Three more vaccines could join those four this year, two of which are already in phase III clinical trials and one is in phase II. In addition, 2 more mucosal vaccines are in phase II and 11 are in phase I, the most advanced being developed in the United States.
These types of vaccines have been slower to start, but many are already very close to being assessed by regulators. And while many of the results have yet to be published, it seems that they will live up to expectations, working against omicrons and significantly reducing transmission. Just what we need now, when omicron subtypes are driving us crazy.
A panvaccine is a vaccine that can not only demonstrate its effectiveness against various variants of SARS-CoV2, but also fight against several variants of other coronaviruses.
This class of vaccines will function as a master key capable of generating antibodies that recognize and neutralize the four major strains of coronaviruses and prevent the virus from entering our cells and replicating.
Work is underway to develop pan-vaccines that target different subgenera, such as the sarbecovirus subgenus (which includes all viruses similar to SARS), betacoronaviruses (similar to MERS), and some seasonal cold-causing coronaviruses.
So, we see that while there are periods of optimism and pessimism on the street, when waves of the virus attack us, nothing has stopped in the laboratories. They work tirelessly to bring us closer to the final Disney movie we all want.

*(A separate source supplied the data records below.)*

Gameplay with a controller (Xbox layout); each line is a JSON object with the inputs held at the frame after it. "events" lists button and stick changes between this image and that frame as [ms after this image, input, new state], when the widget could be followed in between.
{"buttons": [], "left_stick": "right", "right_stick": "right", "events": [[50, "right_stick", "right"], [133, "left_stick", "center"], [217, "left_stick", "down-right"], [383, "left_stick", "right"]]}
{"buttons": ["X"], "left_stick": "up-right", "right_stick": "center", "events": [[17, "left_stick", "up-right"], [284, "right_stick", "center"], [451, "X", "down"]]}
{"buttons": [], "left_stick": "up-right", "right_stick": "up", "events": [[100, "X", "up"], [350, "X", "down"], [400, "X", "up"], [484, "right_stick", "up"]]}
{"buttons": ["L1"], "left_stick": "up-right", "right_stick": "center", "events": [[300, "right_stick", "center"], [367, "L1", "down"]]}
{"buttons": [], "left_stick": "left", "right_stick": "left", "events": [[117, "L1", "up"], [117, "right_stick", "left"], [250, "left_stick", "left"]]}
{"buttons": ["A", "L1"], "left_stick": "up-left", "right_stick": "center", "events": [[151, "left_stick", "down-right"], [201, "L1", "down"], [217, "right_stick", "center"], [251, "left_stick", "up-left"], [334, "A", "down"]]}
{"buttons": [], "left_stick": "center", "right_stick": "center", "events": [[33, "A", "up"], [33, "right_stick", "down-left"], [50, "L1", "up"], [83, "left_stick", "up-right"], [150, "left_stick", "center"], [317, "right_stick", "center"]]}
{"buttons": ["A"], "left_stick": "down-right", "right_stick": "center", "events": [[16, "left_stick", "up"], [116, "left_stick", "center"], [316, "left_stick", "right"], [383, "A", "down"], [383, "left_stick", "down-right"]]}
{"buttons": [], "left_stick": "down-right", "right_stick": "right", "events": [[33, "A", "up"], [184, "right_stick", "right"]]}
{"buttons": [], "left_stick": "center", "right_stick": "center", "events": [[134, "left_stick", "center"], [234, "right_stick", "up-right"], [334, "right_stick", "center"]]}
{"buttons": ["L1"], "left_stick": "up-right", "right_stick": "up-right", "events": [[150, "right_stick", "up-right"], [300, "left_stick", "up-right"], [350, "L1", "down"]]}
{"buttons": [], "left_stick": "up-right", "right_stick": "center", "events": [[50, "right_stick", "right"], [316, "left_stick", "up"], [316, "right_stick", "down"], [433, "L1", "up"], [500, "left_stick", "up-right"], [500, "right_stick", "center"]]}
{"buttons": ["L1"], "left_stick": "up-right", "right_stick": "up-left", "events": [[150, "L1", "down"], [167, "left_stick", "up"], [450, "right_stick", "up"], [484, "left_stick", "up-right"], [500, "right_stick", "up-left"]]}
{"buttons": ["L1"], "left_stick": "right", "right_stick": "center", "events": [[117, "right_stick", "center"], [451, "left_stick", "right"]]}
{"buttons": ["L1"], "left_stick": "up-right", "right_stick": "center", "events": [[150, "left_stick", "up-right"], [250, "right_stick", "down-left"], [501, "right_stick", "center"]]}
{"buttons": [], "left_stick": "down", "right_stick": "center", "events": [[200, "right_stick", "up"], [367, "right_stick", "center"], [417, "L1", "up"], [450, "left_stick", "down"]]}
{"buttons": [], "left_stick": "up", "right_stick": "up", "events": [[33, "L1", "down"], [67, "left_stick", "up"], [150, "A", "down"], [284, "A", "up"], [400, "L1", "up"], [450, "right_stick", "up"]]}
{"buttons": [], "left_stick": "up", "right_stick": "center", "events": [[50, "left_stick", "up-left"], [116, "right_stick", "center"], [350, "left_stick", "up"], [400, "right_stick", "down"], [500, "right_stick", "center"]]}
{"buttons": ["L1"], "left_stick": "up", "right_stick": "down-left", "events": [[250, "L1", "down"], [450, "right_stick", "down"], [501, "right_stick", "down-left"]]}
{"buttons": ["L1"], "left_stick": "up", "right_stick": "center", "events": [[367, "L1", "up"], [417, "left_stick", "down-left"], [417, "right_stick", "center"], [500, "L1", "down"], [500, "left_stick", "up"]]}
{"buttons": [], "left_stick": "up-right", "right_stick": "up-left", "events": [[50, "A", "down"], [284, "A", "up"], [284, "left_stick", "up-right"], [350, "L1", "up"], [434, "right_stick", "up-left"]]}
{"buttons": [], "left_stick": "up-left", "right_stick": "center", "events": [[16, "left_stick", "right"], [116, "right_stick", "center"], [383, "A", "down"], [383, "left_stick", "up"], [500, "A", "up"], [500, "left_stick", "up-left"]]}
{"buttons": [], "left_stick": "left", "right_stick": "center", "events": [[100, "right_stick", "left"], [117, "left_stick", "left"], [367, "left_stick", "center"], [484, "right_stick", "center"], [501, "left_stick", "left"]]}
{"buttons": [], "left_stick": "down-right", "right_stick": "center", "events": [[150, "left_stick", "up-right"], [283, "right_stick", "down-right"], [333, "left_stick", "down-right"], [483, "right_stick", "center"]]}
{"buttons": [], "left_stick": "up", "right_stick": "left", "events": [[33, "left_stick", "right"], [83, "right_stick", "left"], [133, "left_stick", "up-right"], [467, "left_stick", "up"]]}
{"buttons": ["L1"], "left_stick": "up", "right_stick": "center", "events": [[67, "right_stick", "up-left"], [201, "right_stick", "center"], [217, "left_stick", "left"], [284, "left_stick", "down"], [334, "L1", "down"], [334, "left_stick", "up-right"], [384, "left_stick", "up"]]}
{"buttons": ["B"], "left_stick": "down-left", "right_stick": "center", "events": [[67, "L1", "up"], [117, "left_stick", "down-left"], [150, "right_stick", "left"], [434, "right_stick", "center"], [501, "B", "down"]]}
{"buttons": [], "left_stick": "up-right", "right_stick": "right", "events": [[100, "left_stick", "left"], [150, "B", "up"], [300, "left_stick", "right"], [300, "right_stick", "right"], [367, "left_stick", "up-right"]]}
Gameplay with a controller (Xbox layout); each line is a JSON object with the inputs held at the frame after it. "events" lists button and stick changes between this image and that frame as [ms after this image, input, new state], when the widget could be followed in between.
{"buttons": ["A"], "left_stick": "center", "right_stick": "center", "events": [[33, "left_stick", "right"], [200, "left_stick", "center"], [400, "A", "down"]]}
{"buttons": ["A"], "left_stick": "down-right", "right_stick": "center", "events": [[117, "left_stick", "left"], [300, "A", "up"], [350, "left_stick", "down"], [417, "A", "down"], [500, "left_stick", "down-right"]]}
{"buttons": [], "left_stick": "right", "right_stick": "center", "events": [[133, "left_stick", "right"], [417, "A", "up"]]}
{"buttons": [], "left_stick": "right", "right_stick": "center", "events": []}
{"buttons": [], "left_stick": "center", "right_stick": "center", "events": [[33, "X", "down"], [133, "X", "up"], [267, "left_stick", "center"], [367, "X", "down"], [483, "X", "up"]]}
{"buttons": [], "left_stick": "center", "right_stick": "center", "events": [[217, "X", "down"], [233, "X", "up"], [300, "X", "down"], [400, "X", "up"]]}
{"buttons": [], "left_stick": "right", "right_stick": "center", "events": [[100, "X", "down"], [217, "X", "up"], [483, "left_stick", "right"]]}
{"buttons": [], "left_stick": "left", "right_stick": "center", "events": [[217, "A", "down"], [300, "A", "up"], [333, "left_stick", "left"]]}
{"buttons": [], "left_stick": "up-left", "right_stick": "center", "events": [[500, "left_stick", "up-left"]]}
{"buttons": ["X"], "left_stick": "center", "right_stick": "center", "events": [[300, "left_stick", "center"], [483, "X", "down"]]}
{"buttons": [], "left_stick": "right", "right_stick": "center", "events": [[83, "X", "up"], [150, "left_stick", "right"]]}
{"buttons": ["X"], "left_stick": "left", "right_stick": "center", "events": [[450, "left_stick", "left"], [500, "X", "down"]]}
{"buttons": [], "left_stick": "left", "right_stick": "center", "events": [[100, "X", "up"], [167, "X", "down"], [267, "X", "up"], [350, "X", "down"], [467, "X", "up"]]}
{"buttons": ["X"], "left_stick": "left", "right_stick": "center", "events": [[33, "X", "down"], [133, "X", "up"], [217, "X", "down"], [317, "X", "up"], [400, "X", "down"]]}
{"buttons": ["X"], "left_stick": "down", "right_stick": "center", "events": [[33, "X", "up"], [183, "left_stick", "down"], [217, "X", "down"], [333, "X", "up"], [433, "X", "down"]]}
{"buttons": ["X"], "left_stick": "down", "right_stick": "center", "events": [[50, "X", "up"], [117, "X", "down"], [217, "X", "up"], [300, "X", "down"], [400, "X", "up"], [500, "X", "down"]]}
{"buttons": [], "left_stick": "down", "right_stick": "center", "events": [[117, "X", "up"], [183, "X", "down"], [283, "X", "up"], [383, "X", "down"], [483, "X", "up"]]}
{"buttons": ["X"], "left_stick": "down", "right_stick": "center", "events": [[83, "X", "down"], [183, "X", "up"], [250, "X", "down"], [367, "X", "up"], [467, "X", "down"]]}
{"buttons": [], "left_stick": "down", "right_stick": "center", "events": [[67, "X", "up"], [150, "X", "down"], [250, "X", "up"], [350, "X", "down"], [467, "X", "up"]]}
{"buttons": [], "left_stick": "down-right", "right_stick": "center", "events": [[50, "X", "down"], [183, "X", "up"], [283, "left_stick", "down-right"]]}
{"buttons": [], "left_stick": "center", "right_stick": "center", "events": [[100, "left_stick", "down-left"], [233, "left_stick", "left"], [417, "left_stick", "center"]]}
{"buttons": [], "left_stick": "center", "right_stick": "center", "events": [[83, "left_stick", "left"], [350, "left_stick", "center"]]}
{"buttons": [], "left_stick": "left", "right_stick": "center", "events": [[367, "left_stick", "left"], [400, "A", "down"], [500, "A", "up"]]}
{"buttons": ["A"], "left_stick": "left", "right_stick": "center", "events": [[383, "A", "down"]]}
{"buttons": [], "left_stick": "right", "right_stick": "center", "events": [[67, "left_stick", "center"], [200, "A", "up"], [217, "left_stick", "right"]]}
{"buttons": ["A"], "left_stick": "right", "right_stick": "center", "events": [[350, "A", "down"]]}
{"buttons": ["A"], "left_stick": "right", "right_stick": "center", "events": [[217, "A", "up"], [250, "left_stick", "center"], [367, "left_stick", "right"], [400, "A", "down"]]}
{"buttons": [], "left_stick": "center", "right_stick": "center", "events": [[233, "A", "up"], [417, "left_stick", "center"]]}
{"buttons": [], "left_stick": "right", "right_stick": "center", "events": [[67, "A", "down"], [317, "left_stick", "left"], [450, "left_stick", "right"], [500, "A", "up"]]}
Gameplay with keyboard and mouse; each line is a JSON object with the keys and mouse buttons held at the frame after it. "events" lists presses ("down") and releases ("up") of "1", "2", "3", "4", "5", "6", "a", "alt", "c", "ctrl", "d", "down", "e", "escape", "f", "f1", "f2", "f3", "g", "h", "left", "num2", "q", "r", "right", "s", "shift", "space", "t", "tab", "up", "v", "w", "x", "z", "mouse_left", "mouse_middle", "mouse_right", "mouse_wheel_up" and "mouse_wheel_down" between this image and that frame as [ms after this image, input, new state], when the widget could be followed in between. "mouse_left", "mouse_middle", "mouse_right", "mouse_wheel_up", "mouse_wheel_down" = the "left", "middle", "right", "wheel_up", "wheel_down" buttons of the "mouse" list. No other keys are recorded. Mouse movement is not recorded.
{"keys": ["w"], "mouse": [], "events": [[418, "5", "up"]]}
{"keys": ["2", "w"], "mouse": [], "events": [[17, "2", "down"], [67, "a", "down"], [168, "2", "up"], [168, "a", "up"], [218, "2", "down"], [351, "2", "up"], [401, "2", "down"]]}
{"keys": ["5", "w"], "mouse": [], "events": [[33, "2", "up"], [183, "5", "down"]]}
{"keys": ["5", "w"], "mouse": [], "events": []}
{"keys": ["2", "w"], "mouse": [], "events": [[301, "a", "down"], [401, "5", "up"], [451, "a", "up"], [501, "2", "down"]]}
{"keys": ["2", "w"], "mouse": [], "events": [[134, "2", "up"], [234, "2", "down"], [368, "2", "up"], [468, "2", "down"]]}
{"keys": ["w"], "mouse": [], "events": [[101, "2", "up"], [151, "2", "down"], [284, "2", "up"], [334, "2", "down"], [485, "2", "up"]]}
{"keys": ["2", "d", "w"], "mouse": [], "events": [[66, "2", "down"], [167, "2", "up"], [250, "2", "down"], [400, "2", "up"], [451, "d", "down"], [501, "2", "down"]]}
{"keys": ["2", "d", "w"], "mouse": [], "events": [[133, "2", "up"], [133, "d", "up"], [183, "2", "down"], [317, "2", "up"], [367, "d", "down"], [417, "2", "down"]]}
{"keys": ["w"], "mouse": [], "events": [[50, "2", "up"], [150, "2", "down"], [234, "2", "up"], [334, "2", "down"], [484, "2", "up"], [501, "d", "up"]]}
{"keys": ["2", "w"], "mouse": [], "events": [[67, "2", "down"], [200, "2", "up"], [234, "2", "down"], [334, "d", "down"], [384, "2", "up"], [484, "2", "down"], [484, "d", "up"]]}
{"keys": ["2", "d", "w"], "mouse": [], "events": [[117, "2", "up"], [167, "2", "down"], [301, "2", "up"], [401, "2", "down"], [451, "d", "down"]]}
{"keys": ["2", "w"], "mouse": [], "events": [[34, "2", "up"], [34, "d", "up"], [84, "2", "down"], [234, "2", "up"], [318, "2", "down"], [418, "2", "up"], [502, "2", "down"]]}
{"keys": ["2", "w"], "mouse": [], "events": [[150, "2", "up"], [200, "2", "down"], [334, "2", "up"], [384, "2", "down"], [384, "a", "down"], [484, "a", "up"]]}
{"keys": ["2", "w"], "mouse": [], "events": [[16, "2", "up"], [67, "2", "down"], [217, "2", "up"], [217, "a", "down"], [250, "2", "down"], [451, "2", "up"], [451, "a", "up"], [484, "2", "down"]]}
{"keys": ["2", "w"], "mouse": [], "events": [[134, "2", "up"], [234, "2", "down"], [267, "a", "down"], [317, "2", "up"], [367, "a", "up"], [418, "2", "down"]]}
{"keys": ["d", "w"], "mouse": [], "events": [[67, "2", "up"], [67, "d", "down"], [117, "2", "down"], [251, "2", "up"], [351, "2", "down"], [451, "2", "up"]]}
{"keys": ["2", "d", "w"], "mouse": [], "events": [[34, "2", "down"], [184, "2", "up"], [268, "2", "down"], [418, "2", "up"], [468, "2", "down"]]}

Matilda Canelles Lopez, Research Fellow. Scientific technology and society, Institute of Philosophy (IFS-CSIC); Maria Mercedes Jimenez Sarmiento, CSIC Research Fellow. Systemic biochemistry of bacterial division. scientific communicator, Margarita Salas Biological Research Center (CIB – CSIC) and Nuria Eugenia Campillo, Senior Research Fellow. medical chemistry, Margarita Salas Biological Research Center (CIB – CSIC)
This article was originally published on The Conversation. Read the original.
I’m Liza Grey, an experienced news writer and author at the Buna Times. I specialize in writing about economic issues, with a focus on uncovering stories that have a positive impact on society. With over seven years of experience in the news industry, I am highly knowledgeable about current events and the ways in which they affect our daily lives.